I need two lighting animations and although I have seen these, I lost track of the resource.
I am looking for a campfire animation, as well as an arc welding animation. The arc welder will be in a building and may only include the erratic light bursts which would be viewed by the lights changing in teh windows of the building. If I opt to make the scene visible, I’ll use Artistta figures, so I don’t need a whole scene, just the mechanism to create the lighting effect.
Likewise the campfire, I have all the figures, I just need something to put in the ground and build a pit around.
I have used Miller Engineering (Lightworks USA) material and it is excellent, but they don’t seem to have anything applicable.
Frank :I have seen those same ones you mentioned on E-bay & they may be in one of my favorite sites !! I think they were buy it now. I’ll start looking & get back to you !!
I ordered a fire sim circuit Model CFC1003 from Micro Magic Studios that I am well pleased with. I found it on EBay- search Model railroad - HO scale fire simulator. He just ended the free shipping sale and right now the item is not up- but I’m sure he’ll be posting again - you could email him. I tried to post a picture of my Hobo camp but I couldn’t get it to work - there are some pix on Ebay.
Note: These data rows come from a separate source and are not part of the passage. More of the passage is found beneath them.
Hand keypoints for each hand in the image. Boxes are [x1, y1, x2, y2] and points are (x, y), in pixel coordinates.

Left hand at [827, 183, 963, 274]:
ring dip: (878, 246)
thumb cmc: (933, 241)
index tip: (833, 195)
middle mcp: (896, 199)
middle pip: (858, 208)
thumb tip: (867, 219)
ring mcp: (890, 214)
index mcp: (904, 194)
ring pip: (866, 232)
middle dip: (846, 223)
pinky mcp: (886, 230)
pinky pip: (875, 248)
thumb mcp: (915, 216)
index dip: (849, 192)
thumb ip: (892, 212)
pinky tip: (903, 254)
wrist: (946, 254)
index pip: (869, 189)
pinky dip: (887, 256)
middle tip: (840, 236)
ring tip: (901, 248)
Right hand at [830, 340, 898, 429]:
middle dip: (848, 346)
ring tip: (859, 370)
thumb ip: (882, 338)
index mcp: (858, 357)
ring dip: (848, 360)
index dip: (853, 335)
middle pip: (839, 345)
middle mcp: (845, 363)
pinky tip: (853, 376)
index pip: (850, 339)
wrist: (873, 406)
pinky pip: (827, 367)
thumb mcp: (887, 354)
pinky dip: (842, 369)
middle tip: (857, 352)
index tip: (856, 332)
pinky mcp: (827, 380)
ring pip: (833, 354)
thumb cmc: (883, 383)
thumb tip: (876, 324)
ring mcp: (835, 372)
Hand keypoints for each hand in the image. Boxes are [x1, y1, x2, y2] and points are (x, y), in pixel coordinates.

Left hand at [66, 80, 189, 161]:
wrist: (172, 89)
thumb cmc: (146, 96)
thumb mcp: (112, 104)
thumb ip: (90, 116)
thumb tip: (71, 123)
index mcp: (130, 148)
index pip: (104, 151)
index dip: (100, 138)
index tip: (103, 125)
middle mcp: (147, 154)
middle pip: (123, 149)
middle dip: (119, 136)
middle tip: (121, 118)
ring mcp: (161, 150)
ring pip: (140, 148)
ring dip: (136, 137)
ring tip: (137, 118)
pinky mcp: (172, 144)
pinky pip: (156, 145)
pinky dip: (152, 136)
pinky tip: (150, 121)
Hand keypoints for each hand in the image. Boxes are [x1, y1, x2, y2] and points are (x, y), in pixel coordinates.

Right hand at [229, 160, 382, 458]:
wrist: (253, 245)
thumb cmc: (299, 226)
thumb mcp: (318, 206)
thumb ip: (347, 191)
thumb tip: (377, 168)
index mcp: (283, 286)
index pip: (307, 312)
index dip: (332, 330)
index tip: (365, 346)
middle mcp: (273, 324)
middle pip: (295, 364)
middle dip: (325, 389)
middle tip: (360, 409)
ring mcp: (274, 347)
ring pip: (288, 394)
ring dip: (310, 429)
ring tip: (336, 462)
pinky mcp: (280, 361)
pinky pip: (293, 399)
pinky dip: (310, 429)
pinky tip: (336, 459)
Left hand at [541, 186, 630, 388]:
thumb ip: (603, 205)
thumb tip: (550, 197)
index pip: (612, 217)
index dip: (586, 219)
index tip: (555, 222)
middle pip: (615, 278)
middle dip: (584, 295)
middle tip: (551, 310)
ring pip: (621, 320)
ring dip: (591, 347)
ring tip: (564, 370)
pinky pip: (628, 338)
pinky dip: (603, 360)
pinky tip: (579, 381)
I use a circuit with two LM555 timer ICs for simulating a flame. A thin coat of red permanent marker is on the lamp.
For simulating a welding arc, I use an old transistor AM/FM radio with a tiny 1.5 volt lamp connected to the headphone output using a headphone jack. Adjust the volume/tuning/AM or FM to get a suitable flash rate. I put a thin film of permanent blue marker on the lamp. I also hooked up a LM555 timer to have about a seven second flash and three seonds of no flash. This circuit is in line with one of the wires to the lamp. I suspect you could also use the radio for a camp fire flame. Experiment.
If you have a dam, waterfall or brook, use a transistor radio under the layout and set the radio in between channels on the FM band. You get a nice hiss (white noise). Again, experiment.
I built my own white noise generator with two ICs, a few capacitors, resistors and speaker. It puts out a nice hiss.